Set down the text of the material below line for line, beginning at its first line and stopping after the line that contains "to, 3 Quartos, 1 Vaga". Copy nothing past that line.
_ _ _ _
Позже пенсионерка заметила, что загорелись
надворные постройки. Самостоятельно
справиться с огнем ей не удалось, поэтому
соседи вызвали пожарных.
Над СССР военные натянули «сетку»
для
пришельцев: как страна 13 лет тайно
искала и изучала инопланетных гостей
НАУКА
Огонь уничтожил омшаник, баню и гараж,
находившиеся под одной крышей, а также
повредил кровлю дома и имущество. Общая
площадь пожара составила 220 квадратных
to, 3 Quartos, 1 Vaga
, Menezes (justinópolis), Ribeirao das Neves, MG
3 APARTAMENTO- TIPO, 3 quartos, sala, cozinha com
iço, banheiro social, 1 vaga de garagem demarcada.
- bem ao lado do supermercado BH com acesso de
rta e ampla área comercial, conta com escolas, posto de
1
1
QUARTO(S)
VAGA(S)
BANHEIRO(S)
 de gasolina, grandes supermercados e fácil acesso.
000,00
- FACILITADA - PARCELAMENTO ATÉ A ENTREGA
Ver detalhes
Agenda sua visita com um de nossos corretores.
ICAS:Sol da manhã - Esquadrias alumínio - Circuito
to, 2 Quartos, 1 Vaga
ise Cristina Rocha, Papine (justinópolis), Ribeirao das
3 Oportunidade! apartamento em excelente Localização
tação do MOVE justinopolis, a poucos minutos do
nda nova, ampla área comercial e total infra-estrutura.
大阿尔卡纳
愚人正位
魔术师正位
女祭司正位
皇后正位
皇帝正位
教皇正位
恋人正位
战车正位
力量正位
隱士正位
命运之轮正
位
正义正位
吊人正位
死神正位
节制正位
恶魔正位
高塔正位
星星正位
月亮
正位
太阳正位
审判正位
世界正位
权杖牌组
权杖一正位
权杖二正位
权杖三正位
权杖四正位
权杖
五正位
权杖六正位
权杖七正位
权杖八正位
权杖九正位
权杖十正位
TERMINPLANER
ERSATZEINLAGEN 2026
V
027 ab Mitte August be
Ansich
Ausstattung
_ _ _ _
### COMPLETED EXERCISE:
Позже пенсионерка заметила, что загорелись
надворные постройки. Самостоятельно
справиться с огнем ей не удалось, поэтому
соседи вызвали пожарных.
Над СССР военные натянули «сетку»
для
пришельцев: как страна 13 лет тайно
искала и изучала инопланетных гостей
НАУКА
Огонь уничтожил омшаник, баню и гараж,
находившиеся под одной крышей, а также
повредил кровлю дома и имущество. Общая
площадь пожара составила 220 квадратных
to, 3 Quartos, 1 Vaga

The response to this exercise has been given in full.